Nevertheless, as a mother and woman full of the wisdom of ancient Eve, she saw how Roberta herself must have consented — how the lure of her must have aided in the weakening and the betrayal of her son.
A strong, good girl would not have consented — could not have.
How many confessions about this same thing had she not heard in the mission and at street meetings?
And might it not be said in Clyde’s favor — as in the very beginning of life in the Garden of Eden —“the woman tempted me”?
Truly — and because of that —
“His mercy endureth forever,” she quoted.
And if His mercy endureth — must that of Clyde’s mother be less?
“If ye have faith, so much as the grain of a mustard seed,” she quoted to herself — and now, in the face of these importuning reporters added:
“Did my son kill her?
That is the question.
Nothing else matters in the eyes of our Maker,” and she looked at the sophisticated, callous youths with the look of one who was sure that her God would make them understand.
And even so they were impressed by her profound sincerity and faith.
“Whether or not the jury has found him guilty or innocent is neither here nor there in the eyes of Him who holds the stars in the hollow of His hand.

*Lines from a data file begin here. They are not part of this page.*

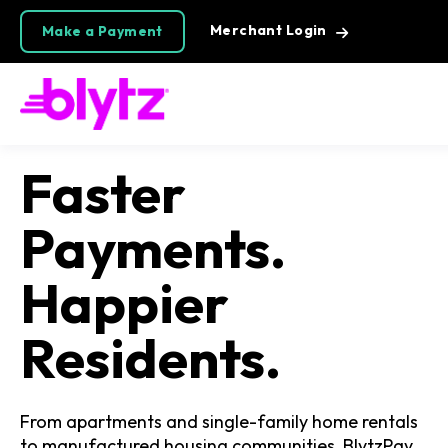
Merchant Login
Make a Payment
Faster
Payments.
Happier
Residents.
From apartments and single-family home rentals
to manufactured housing communities, BlytzPay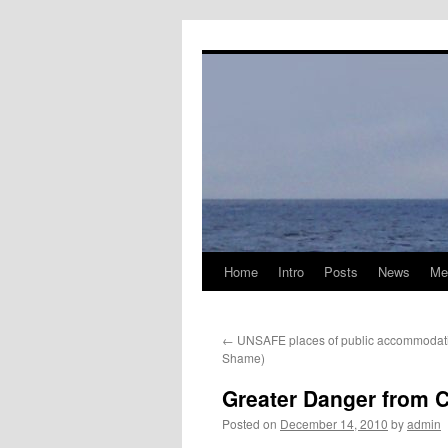
Skip
to
content
Home
Intro
Posts
News
Me
←
UNSAFE places of public accommodatio
Shame)
Greater Danger from 
Posted on
December 14, 2010
by
admin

The jury’s finding is of men. It is of the earth’s earthy.
I have read his lawyer’s plea.
My son himself has told me in his letters that he is not guilty.
I believe my son.
I am convinced that he is innocent.”
And Asa in another corner of the room, saying little.
Because of his lack of comprehension of the actualities as well as his lack of experience of the stern and motivating forces of passion, he was unable to grasp even a tithe of the meaning of this.
He had never understood Clyde or his lacks or his feverish imaginings, so he said, and preferred not to discuss him.
“But,” continued Mrs. Griffiths, “at no time have I shielded Clyde in his sin against Roberta Alden.
He did wrong, but she did wrong too in not resisting him.
There can be no compromising with sin in any one.
And though my heart goes out in sympathy and love to the bleeding heart of her dear mother and father who have suffered so, still we must not fail to see that this sin was mutual and that the world should know and judge accordingly.
Not that I want to shield him,” she repeated.
“He should have remembered the teachings of his youth.”
And here her lips compressed in a sad and somewhat critical misery.
“But I have read her letters too.
And I feel that but for them, the prosecuting attorney would have no real case against my son.
He used them to work on the emotions of the jury.”
She got up, tried as by fire, and exclaimed, tensely and beautifully: “But he is my son!
He has just been convicted.
I must think as a mother how to help him, however I feel as to his sin.”
She gripped her hands together, and even the reporters were touched by her misery.